I'm looking for a good data structure to build equivalence classes on nodes of a tree. In an ideal structure, the following operations should be fast (O(1)/O(n) as appropriate) and easy (no paragraphs of mystery code):
(A) Walk the tree from the root; on each node --> child transition enumerate all the equivalent versions of the child node
(B) Merge two equivalence classes
(C) Create new nodes from a list of existing nodes (the children) and other data
(D) Find any nodes structurally equivalent to node (i.e. they have the same number of children, corresponding children belong to the same equivalence class, and their "other data" is equal) so that new (or newly modified) nodes may be put in the right equivalence class (via a merge)
So far I've considered (some of these could be used in combination):
A parfait, where the children are references to collections of nodes instead of to nodes. (A) is fast, (B) requires walking the tree and updating nodes to point to the merged collection, (C) requires finding the collection containing each child of the new node, (D) requires walking the tree
Maintaining a hash of nodes by their characteristics. This makes (D) much faster but (B) slower (since the hash would have to be updated when equivalence classes were merged)
String the nodes together into a circular linked list. (A) is fast, (B) would be fast but for the fact that that "merging" part of a circular list with itself actually splits the list (C) would be fast, (D) would require walking the tree
Like above, but with an additional "up" pointer in each node, which could be used to find a canonical member of the circular list.
Am I missing a sweet alternative?
You seem to have two forms of equivalence to deal with. Plain equivalence (A), tracked as equivalence classes which are kept up to date and structural equivalence (D), for which you occasionally go build a single equivalence class and then throw it away.

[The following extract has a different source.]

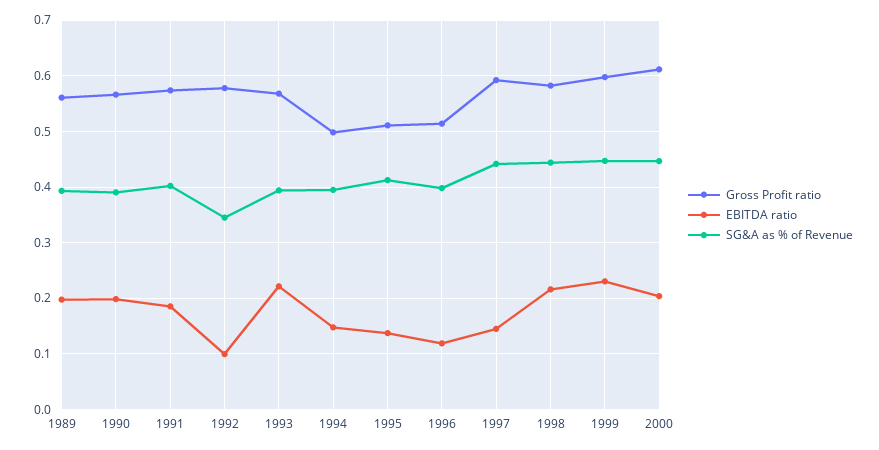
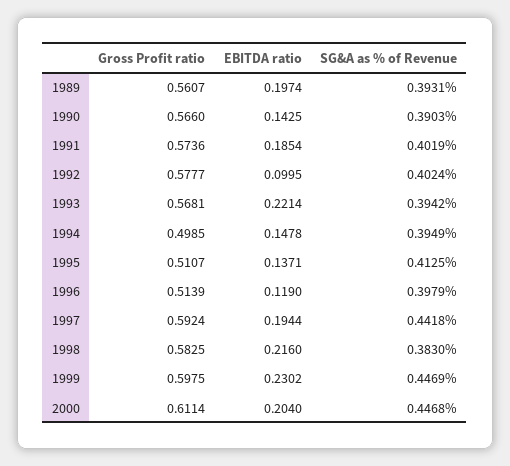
EBITDA ratio, 1990: 0.2 -> 0.1425
SG&A as % of Revenue, 1992: 0.34 -> 0.4024
EBITDA ratio, 1997: 0.14 -> 0.1944
SG&A as % of Revenue, 1998: 0.44 -> 0.383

It sounds to me like the problem would be conceptually simpler if you maintain equivalence classes for both plain and structural equivalence. If that introduces too much churn for the structural equivalence, you could maintain equivalence classes for some aspects of structural equivalence. Then you could find a balance where you can afford the maintenance of those equivalence classes but still greatly reduce the number of nodes to examine when building a list of structurally equivalent nodes.
I don't think any one structure is going to solve your problems, but you might take a look at the Disjoint-set data structure. An equivalence class, after all, is the same thing as a partitioning of a set. It should be able to handle some of those operations speedily.
Stepping back for a moment I'd suggest against using a tree at all. Last time I had to confront a similar problem, I began with a tree, but later moved onto an array.
Reasons being multiple but number one reason was performance, my classes with up to 100 or so children would actually perform better while manipulating them as array than through the the nodes of a tree, mostly because of hardware locality, and CPU prefetch logic, and CPU pipelining.
So although algorithmically an array structure requires a larger N of operations than a tree, performing these dozens of operations is likely faster than chasing pointers across memory.